The group’s findings were, on their face, damning. The report claimed that the group was unable to obtain documentation proving that all counties maintained daily records of their chain-of-custody, and therefore no independent body can verify whether any county has made an accurate accounting of their ballots.
If true, this would dovetail with previous permitted interaction group reports alleging a 19,042-ballot discrepancy in Hawai‘i County’s ballot totals. The state Office of Elections reported 76,595 mail-in ballots were received in that county’s election, but Commissioner Ralph Cushnie has alleged that the county’s mail-in ballot dropbox records and USPS receipts indicate only 57,553 ballots were received.
Hawai‘i County Mayor Kimo Alameda won election in 2024 by less than 9,000 votes.
Consequently, Cushnie and other commissioners have called for audits of the election results to confirm their validity — and on Wednesday, Cushnie moved to have the U.S. Department of Justice investigate the case, but was voted down — but other commissioners remain skeptical of the entire issue.
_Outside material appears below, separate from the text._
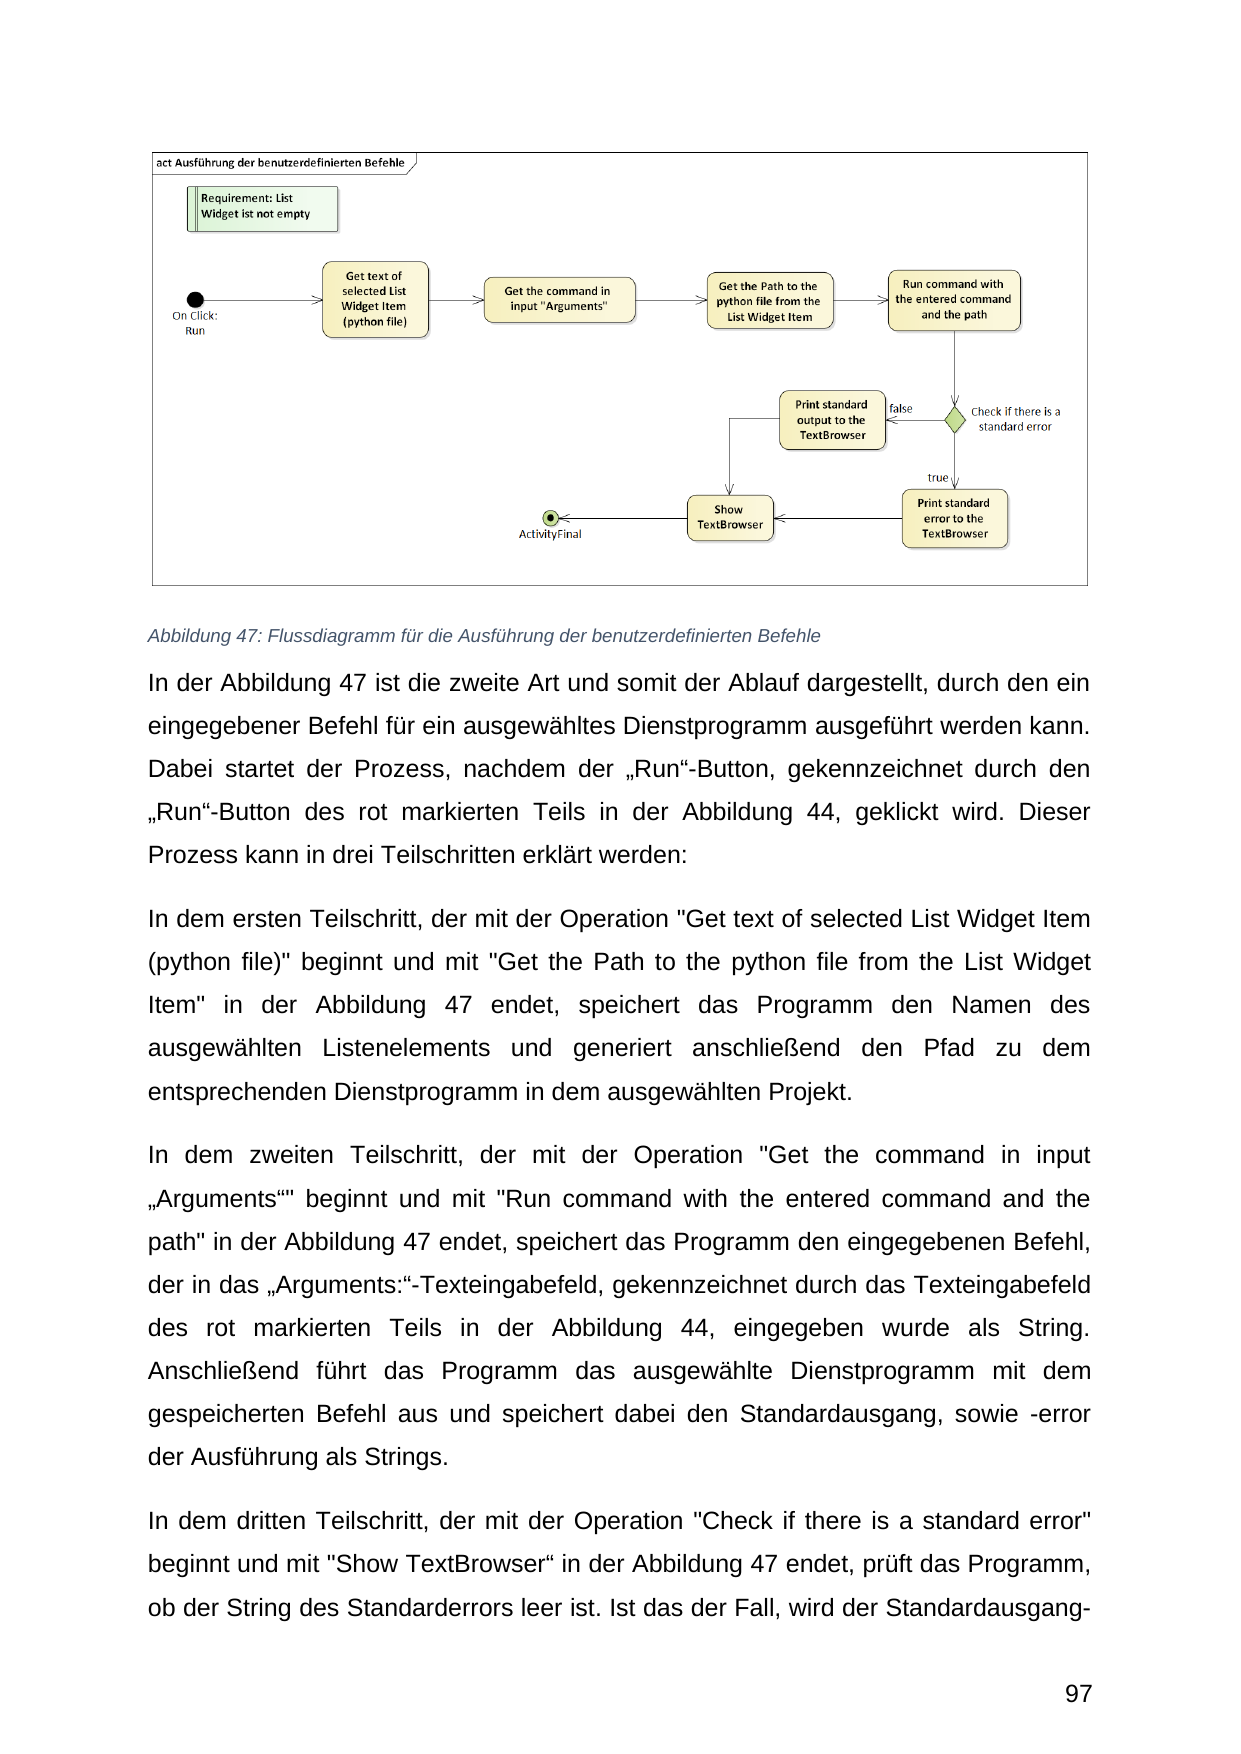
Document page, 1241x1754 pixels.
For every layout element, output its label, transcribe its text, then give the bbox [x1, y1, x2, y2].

text In dem ersten Teilschritt, der mit der Operation "Get text of selected List Widget Item (python file)" beginnt und mit "Get the Path to the python file from the List Widget Item" in der Abbildung 47 endet, speichert das Programm den Namen des ausgewählten Listenelements und generiert anschließend den Pfad zu dem entsprechenden Dienstprogramm in dem ausgewählten Projekt. [148, 904, 1093, 1105]
text Abbildung : Flussdiagramm für die Ausführung der benutzerdefinierten Befehle [148, 625, 1093, 647]
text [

Commissioner Jeffrey Osterkamp accused Cushnie on Wednesday of “lying to the commission and to the people in the audience again and again and again.”
Osterkamp had been a member of another permitted interaction group that, in September, published its own report rejecting claims of electoral wrongdoing.
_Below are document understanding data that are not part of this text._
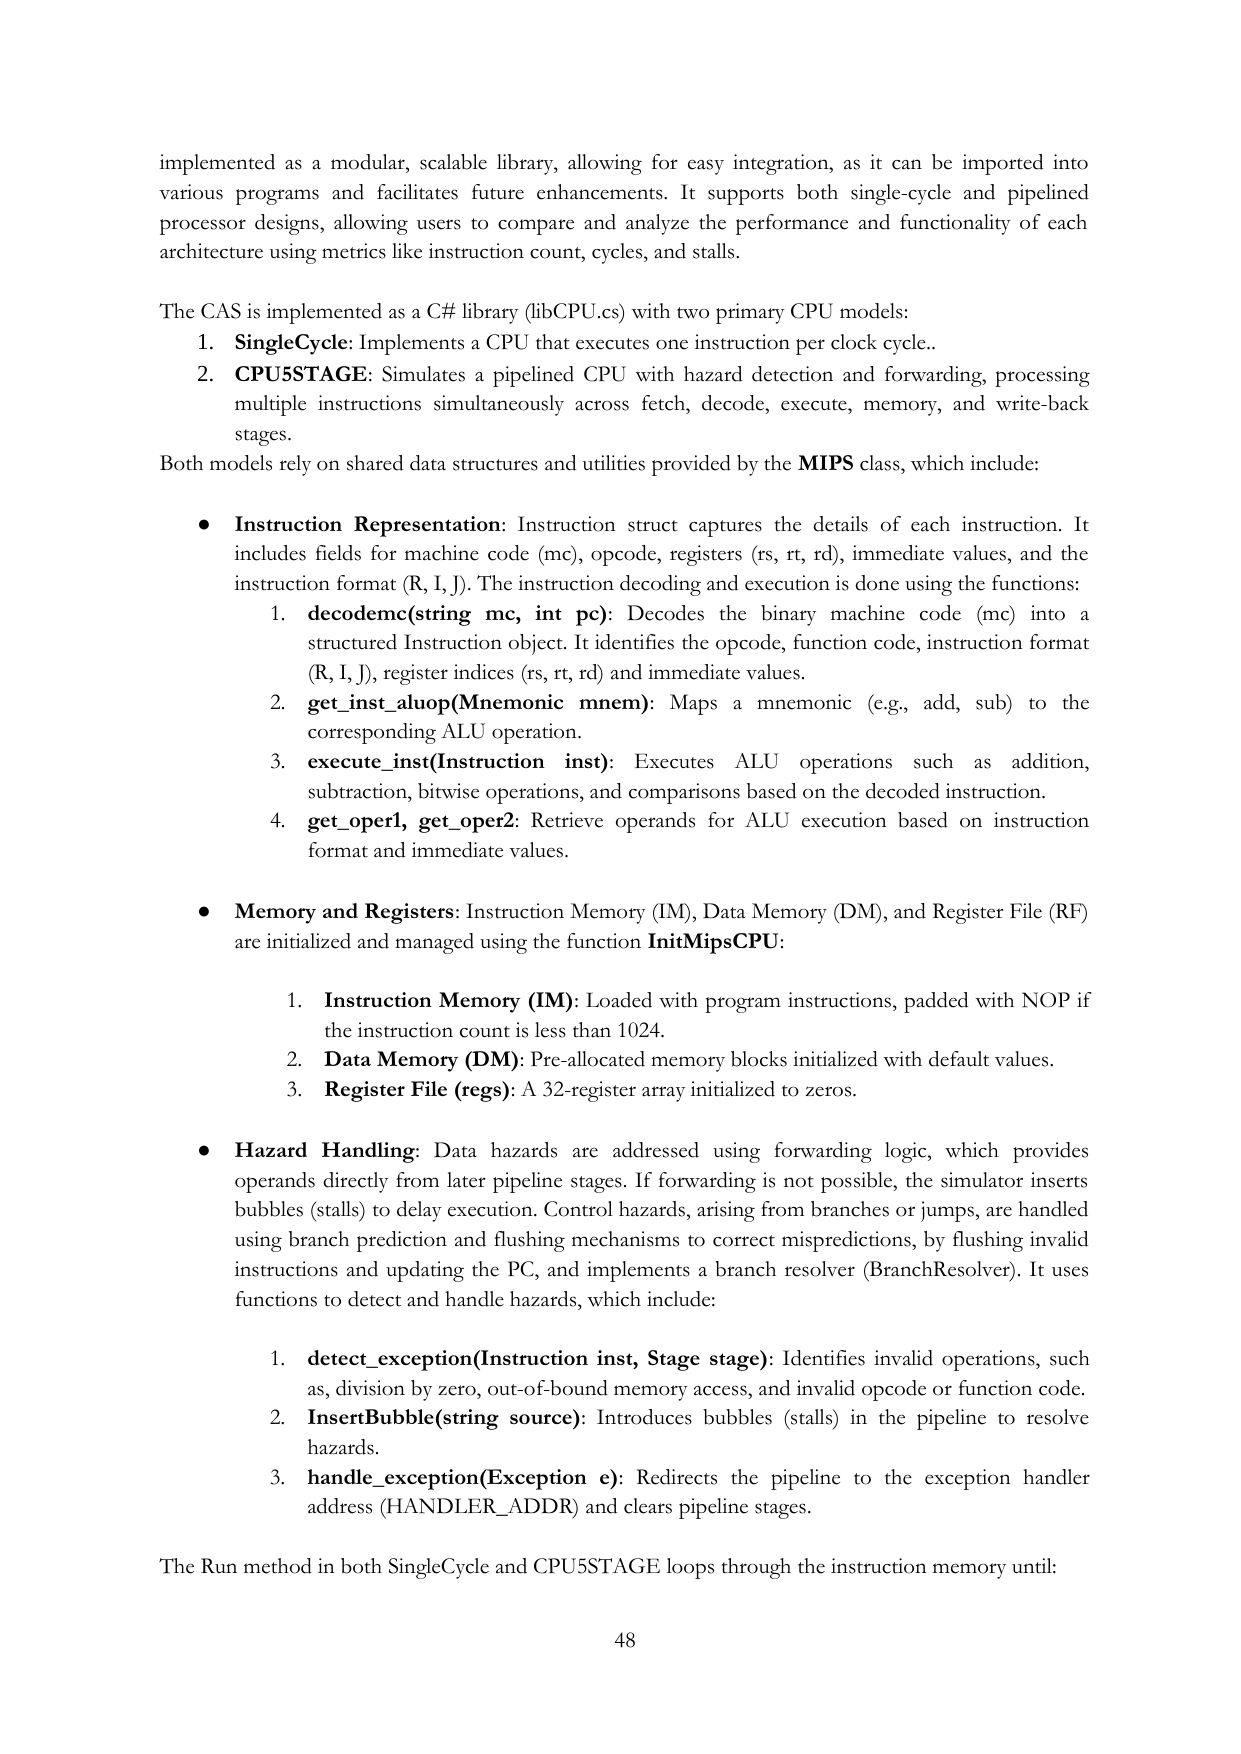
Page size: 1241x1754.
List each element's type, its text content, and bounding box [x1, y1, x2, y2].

text Both models rely on shared data structures and utilities provided by the MIPS class, which include: [159, 450, 1090, 476]
text 2. Data Memory (DM): Pre-allocated memory blocks initialized with default values. [286, 1047, 1090, 1073]
list detect_exception(Instruction inst, Stage stage): Identifies invalid operations, such as, division by zero, out-of-bound memory access, and invalid opcode or function code. [269, 1346, 1090, 1401]
list Instruction Representation: Instruction struct captures the details of each instruction. It includes fields for machine code (mc), opcode, registers (rs, rt, rd), immediate values, and the instruction format (R, I, J). The instruction decoding and execution is done using the functions: [197, 509, 1090, 596]
text 2. get_inst_aluop(Mnemonic mnem): Maps a mnemonic (e.g., add, sub) to the corresponding ALU operation. [270, 689, 1090, 745]
text 4. get_oper1, get_oper2: Retrieve operands for ALU execution based on instruction format and immediate values. [270, 808, 1090, 863]
list CPU5STAGE: Simulates a pipelined CPU with hazard detection and forwarding, processing multiple instructions simultaneously across fetch, decode, execute, memory, and write-back stages. [197, 359, 1090, 446]
text 1. decodemc(string mc, int pc): Decodes the binary machine code (mc) into a structured Instruction object. It identifies the opcode, function code, instruction format (R, I, J), register indices (rs, rt, rd) and immediate values. [270, 600, 1090, 685]
text 1. Instruction Memory (IM): Loaded with program instructions, padded with NOP if the instruction count is less than 1024. [286, 988, 1090, 1043]
list handle_exception(Exception e): Redirects the pipeline to the exception handler address (HANDLER_ADDR) and clears pipeline stages. [269, 1464, 1090, 1520]
text The CAS is implemented as a C# library (libCPU.cs) with two primary CPU models: [159, 298, 1090, 324]
text The Run method in both SingleCycle and CPU5STAGE loops through the instruction memory until: [159, 1553, 1090, 1579]
list Memory and Registers: Instruction Memory (IM), Data Memory (DM), and Register File (RF) are initialized and managed using the function InitMipsCPU: [197, 897, 1090, 954]
list Hazard Handling: Data hazards are addressed using forwarding logic, which provides operands directly from later pipeline stages. If forwarding is not possible, the simulator inserts bubbles (stalls) to delay execution. Control hazards, arising from branches or jumps, are handled using branch prediction and flushing mechanisms to correct mispredictions, by flushing invalid instructions and updating the PC, and implements a branch resolver (BranchResolver). It uses functions to detect and handle hazards, which include: [197, 1136, 1090, 1312]
text 3. execute_inst(Instruction inst): Executes ALU operations such as addition, subtraction, bitwise operations, and comparisons based on the decoded instruction. [270, 749, 1090, 804]
list SingleCycle: Implements a CPU that executes one instruction per clock cycle.. [197, 328, 1090, 356]
list InsertBubble(string source): Introduces bubbles (stalls) in the pipeline to resolve hazards. [269, 1405, 1090, 1460]
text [159, 150, 1090, 265]
text 3. Register File (regs): A 32-register array initialized to zeros. [286, 1077, 1090, 1103]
“This is a one-man crusade by Commissioner Cushnie to try to show that a discrepancy exists that does not exist,” Osterkamp said. “We all know that, we know the emperor has no clothes, but we’re pretending that this is a real issue.”
But Osterkamp was wrong on one point: by Wednesday, the matter was no longer a one-man crusade, as dozens of testifiers urged the Commission to remove state Elections Officer Scott Nago from his position. Others accused commissioners directly of interfering with the 2024 election through incompetence or maliciousness.
Nago told Aloha State Daily that the 19,000-ballot discrepancy signifies little. He said Cushnie’s count of the county’s reported ballots relies upon USPS Business Reply Mail receipts, which are not official election records.
Indeed, the Office of Elections has responded to the commission’s chain-of-custody complaints already. Last September, the Office of Elections issued a report finding that allegations of election mismanagement were unfounded and lacked rigor.
Nonetheless, Nago told ASD he is still willing to investigate the 2024 election. For the time being, he said, the Office of Elections is required by federal law to maintain all election records for 22 months after an election. Once that period expires — around the end of September — the Office of Elections can dig into the ballots.
While several commissioners and other testifiers scoffed at the idea that the Office of Elections cannot investigate the contents of records it is required to hold, Nago told ASD that the federal law is for the benefit of federal investigators, who reserve the right to review unadulterated records within that 22-month period.
Nago added that the State Supreme Court could also order the records to be unsealed for review. However, a complaint Cushnie filed against Nago and the Office of Elections in the Supreme Court in 2024 came to nothing.
But Nago also told the Commission that, by the time the 22-month period ends, the state will be gearing up for the 2026 general election, meaning the Office of Elections will have its hands full and any investigation into the 2024 election will, realistically, not bear fruit until 2027.